Work item:
From the entries that follow, reproduce exactly and only the lines from the line with "select phones" to the line with "Lee County?", endpoints included.

◇ ◇ ◇ ◇

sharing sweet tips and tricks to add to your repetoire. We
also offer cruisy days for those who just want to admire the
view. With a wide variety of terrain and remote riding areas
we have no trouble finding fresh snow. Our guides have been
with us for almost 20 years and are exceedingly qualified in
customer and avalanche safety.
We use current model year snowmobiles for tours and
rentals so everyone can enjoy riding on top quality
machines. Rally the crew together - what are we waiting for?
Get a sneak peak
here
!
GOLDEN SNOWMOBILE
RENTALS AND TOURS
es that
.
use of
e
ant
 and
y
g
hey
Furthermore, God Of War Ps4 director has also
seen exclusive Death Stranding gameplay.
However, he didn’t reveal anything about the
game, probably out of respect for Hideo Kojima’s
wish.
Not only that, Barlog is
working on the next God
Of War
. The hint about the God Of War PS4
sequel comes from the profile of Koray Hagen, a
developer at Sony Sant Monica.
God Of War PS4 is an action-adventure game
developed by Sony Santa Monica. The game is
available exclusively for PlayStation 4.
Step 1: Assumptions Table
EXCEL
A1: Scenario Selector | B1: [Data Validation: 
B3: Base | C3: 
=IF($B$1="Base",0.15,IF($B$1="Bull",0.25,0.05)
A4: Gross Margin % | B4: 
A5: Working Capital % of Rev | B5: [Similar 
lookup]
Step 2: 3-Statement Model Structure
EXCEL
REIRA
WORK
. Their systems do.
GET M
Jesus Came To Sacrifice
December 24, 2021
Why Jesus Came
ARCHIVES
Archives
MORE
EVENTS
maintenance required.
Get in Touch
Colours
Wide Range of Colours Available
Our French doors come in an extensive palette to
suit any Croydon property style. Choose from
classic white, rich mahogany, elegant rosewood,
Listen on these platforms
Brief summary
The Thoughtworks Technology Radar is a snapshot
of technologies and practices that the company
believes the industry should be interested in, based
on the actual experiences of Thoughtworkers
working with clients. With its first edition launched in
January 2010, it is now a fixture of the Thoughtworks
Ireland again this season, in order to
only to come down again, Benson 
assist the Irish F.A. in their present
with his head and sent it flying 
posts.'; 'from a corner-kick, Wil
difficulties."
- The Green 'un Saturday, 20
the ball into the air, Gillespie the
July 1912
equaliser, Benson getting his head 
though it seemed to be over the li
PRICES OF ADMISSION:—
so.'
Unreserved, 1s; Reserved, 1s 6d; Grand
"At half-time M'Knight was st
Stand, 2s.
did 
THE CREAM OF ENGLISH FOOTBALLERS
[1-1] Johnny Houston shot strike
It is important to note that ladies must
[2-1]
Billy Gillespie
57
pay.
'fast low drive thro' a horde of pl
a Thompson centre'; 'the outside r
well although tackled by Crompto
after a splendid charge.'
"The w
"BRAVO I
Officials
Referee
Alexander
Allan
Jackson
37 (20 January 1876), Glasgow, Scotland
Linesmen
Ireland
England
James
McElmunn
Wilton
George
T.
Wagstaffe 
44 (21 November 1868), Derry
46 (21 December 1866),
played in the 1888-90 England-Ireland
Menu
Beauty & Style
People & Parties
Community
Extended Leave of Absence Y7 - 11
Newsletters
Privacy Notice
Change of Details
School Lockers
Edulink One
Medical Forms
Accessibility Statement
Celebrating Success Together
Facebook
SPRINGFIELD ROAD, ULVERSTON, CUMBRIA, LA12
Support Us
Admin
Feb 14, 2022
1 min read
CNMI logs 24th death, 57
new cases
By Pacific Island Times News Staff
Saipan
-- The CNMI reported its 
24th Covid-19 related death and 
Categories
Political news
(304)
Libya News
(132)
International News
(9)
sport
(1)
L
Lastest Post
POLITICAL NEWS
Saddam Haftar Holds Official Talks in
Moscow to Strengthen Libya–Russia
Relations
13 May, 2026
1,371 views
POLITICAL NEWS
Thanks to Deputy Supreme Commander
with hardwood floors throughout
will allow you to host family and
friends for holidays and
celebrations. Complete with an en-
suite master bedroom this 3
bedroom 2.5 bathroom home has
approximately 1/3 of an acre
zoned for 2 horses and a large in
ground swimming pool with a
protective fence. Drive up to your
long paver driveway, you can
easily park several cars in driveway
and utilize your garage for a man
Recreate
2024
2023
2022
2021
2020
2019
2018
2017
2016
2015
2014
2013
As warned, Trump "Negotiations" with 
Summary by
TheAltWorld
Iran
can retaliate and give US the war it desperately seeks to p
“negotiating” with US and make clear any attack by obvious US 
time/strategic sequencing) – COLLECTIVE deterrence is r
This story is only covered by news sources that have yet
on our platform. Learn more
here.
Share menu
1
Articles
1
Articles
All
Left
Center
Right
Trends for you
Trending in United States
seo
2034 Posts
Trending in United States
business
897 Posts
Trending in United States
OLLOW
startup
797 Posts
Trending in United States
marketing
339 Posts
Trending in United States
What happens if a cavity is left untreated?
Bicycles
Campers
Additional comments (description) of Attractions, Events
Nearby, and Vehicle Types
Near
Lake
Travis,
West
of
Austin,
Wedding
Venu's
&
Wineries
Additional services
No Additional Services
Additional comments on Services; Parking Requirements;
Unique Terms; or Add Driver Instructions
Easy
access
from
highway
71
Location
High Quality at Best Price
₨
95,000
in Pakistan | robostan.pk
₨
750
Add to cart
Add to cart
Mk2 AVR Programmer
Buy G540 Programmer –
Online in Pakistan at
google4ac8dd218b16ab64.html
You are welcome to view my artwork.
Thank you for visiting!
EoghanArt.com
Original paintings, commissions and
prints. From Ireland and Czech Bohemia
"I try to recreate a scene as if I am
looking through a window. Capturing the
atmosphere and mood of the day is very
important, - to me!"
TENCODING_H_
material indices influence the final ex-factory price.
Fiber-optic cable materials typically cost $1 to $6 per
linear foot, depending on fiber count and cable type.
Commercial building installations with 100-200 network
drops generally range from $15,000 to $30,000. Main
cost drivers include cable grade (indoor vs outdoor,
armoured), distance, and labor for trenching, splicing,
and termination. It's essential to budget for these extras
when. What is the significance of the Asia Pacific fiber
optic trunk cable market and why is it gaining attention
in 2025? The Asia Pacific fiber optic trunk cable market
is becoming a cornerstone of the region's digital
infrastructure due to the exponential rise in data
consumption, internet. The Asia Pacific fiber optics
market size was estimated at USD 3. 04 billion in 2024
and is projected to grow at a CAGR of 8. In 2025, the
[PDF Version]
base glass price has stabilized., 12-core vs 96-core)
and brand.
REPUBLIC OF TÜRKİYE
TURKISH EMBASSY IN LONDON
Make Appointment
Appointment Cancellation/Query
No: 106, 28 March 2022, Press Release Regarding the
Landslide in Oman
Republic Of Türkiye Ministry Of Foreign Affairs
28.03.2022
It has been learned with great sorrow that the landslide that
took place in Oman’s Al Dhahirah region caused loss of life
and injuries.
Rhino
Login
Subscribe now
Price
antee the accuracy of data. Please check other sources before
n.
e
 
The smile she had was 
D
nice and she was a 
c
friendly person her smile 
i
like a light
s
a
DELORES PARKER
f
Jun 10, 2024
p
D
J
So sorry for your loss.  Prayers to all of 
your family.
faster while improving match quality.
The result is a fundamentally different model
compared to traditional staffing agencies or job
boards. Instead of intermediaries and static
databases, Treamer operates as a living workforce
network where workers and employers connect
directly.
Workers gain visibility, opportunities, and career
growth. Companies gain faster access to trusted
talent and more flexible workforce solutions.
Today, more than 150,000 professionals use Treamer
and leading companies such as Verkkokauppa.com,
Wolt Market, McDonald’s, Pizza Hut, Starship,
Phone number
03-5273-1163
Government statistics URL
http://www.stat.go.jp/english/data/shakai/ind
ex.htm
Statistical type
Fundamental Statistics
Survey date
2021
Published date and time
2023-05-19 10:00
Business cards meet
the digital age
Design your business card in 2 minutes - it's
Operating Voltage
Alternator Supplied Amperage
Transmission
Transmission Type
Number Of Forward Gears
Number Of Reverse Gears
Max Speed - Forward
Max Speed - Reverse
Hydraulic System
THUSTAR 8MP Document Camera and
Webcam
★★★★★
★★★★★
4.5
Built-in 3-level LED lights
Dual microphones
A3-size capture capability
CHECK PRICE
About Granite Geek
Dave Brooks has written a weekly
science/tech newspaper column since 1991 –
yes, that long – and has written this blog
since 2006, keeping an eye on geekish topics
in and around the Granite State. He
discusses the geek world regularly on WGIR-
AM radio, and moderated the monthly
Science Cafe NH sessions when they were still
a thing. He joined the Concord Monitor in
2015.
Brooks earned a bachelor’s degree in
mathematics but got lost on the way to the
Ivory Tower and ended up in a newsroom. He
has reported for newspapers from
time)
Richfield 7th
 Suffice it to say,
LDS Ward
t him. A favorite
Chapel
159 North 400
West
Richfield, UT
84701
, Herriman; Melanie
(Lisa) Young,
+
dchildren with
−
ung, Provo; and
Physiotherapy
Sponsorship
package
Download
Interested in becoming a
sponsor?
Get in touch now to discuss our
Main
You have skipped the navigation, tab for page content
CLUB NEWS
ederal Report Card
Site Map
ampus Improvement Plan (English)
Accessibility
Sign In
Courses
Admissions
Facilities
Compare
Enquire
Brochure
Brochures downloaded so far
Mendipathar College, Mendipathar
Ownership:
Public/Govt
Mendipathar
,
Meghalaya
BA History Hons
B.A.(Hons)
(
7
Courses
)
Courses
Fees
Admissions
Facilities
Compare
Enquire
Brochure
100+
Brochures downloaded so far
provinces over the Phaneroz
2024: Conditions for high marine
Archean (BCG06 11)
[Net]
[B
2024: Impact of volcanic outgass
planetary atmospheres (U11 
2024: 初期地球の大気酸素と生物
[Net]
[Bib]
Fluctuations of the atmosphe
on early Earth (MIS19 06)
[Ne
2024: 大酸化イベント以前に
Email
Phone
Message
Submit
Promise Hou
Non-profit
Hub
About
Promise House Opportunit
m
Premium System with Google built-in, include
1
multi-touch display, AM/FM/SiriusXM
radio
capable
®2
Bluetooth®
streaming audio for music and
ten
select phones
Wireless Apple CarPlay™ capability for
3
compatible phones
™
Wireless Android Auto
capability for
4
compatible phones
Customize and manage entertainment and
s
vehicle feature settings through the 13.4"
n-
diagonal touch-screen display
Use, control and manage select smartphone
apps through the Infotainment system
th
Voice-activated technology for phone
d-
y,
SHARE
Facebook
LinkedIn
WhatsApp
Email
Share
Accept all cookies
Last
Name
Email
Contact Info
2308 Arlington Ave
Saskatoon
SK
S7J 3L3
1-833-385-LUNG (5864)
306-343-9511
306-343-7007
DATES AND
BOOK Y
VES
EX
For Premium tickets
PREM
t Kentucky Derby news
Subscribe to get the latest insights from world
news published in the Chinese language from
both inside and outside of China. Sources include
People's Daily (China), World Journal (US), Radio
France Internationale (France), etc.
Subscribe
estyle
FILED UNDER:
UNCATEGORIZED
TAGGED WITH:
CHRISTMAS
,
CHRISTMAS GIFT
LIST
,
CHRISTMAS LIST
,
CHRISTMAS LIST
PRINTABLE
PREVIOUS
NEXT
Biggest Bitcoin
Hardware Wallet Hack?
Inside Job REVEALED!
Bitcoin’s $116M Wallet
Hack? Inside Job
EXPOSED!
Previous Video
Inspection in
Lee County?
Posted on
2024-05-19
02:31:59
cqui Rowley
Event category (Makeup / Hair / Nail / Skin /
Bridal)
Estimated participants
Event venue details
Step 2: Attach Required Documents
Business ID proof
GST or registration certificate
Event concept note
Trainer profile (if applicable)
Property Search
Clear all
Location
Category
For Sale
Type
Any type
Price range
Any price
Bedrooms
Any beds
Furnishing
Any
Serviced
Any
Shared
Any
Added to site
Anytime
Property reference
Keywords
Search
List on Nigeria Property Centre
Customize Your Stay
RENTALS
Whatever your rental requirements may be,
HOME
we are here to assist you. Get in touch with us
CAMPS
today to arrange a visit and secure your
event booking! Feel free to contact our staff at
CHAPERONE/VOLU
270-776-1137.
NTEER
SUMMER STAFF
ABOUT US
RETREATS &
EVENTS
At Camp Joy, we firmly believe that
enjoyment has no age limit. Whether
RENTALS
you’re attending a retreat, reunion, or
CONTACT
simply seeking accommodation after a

◇ ◇ ◇ ◇

Solved exercise:
select phones
Wireless Apple CarPlay™ capability for
3
compatible phones
™
Wireless Android Auto
capability for
4
compatible phones
Customize and manage entertainment and
s
vehicle feature settings through the 13.4"
n-
diagonal touch-screen display
Use, control and manage select smartphone
apps through the Infotainment system
th
Voice-activated technology for phone
d-
y,
SHARE
Facebook
LinkedIn
WhatsApp
Email
Share
Accept all cookies
Last
Name
Email
Contact Info
2308 Arlington Ave
Saskatoon
SK
S7J 3L3
1-833-385-LUNG (5864)
306-343-9511
306-343-7007
DATES AND
BOOK Y
VES
EX
For Premium tickets
PREM
t Kentucky Derby news
Subscribe to get the latest insights from world
news published in the Chinese language from
both inside and outside of China. Sources include
People's Daily (China), World Journal (US), Radio
France Internationale (France), etc.
Subscribe
estyle
FILED UNDER:
UNCATEGORIZED
TAGGED WITH:
CHRISTMAS
,
CHRISTMAS GIFT
LIST
,
CHRISTMAS LIST
,
CHRISTMAS LIST
PRINTABLE
PREVIOUS
NEXT
Biggest Bitcoin
Hardware Wallet Hack?
Inside Job REVEALED!
Bitcoin’s $116M Wallet
Hack? Inside Job
EXPOSED!
Previous Video
Inspection in
Lee County?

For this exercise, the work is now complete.